At inference time, the value-based prompt requires the belief state values in order to generate slots. The value extraction methods apply a set of rules on POS tags and named entities to extract value candidates directly from utterances. The rule-based extraction has an accuracy of \textsl{79\%} over all the values and a turn-level accuracy of \textsl{49\%} on the test split. Table \ref{table:16} highlights instances where the values cannot be extracted using rule-based methods. In the first example, the value \textquote{\textit{dont care}} does not appear in the utterances and cannot be extracted from POS tags. When the user requirement is \textit{free} wifi or \textit{free} parking, the existing annotation system for belief states considers it as the value \textquote{\textit{yes}}. The rule-based methods adopted for value extraction can only extract the value \textquote{\textit{free}} from the utterances. The values \textquote{\textit{dont care}} and \textquote{\textit{yes}} also occur twice in the examples shown in table \ref{table:16}, as described in the previous section (sec \ref{subsec:value_errors}) the value-based prompt cannot handle repeated values for slot generation.

\vspace{0.5cm}
\begin{table}[h!]
\centering
\begingroup
\setlength{\tabcolsep}{8pt} % Default value: 6pt
\renewcommand{\arraystretch}{1.25} % Default value: 1
\begin{tabular}{lp{10cm}}
\hline
\textbf{History} & \parbox{10cm}{
\vspace{.3\baselineskip}
\textsf{user:} I kind of need some help finding a nice hotel in the north part of town.
}\\
\textbf{True states} & \textsl{(area, north) (price, expensive) (type, hotel)} \\
\textbf{Extracted values} & \textsl{\underline{kind}}, \textsl{\underline{nice}}, \textsl{hotel}, \textsl{north} \\
\hline
%\textbf{History} & \parbox{11.25cm}{
%\vspace{.25\baselineskip}
%\textsf{user:} Hi, are there any expensive restaurants in the city centre?.\newline
%\textsf{system:} Is there a particular type of food you are looking for?\newline
%\textsf{user:} No, can you choose one for me and provide me the address.}\\
%\textbf{True states} & \textsl{(area, centre) (price, expensive) (food, dont care)}\\
%\textbf{Extracted values} & \textsl{expensive}, \textsl{centre}, \textsl{1} \\
%\hline
\end{tabular}
\endgroup
\caption{Example instance where values are extracted incorrectly (underlined).}
\label{table:17}
\end{table}

\paragraph{} After extracting POS tags using the CoreNLP client, all the \textsl{adjectives} and \textsl{adverbs} from the utterances are considered as candidate values.

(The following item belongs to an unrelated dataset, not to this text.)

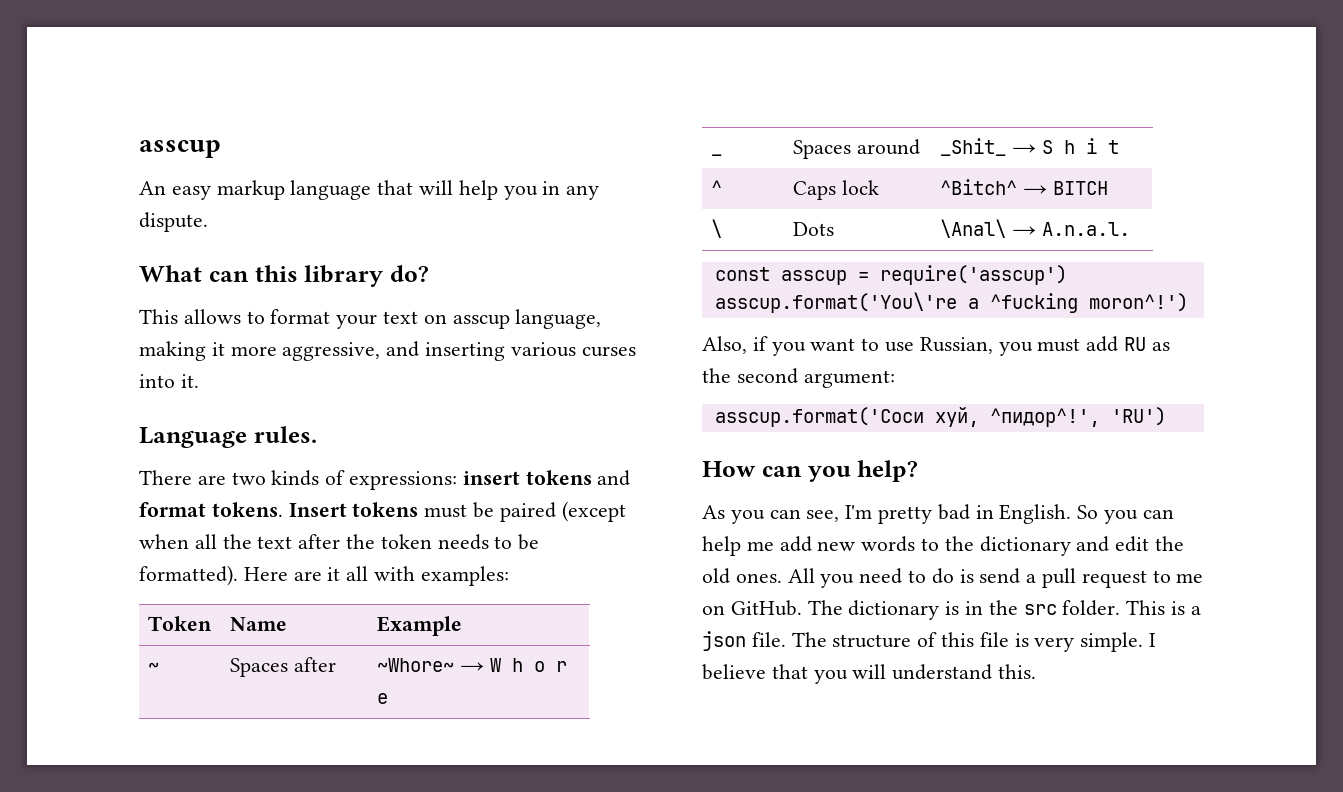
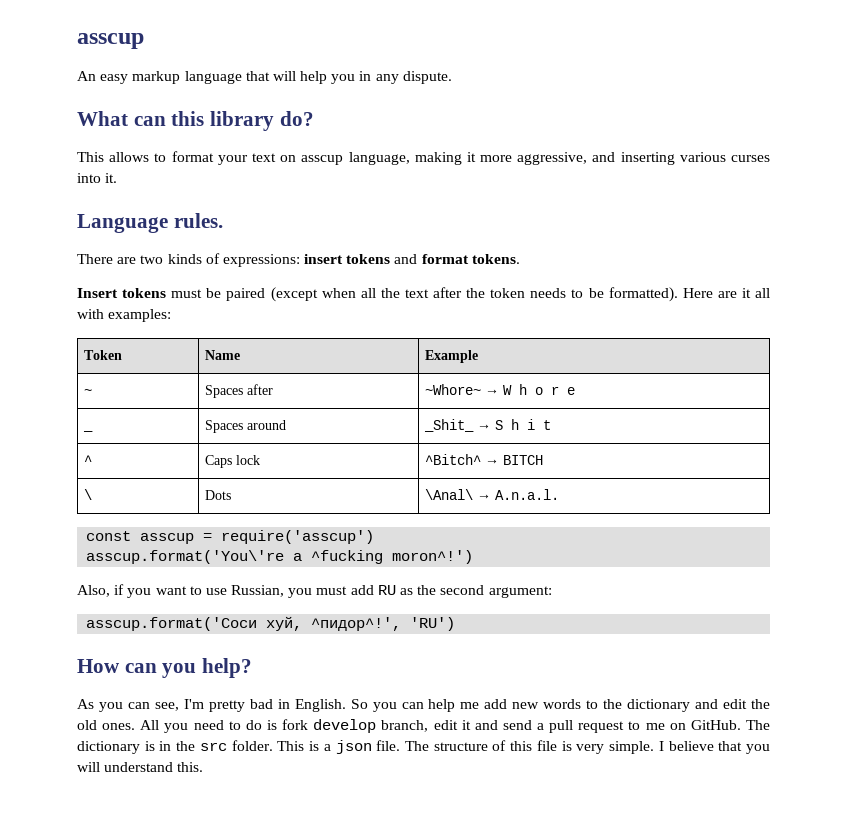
(283, 509) none -> (520, 259) //
(974, 576) none -> [282,719,498,733] fork develop branch, edit it and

This approach can lead to false positives in value candidates. Table \ref{table:17} shows a data instance where some values are extracted incorrectly. The existing annotation system associates the user utterance \textquote{a nice hotel} with the value \textquote{\textit{expensive}} for slot price, this cannot be achieved under the current rule-based methods. The value \textquote{\textit{kind}} is also extracted incorrectly due to considering all the \textsl{adverbs} as possible values. The rule-based value extraction methods used in this thesis have limitations, which led to the performance degradation of prompt-based DST.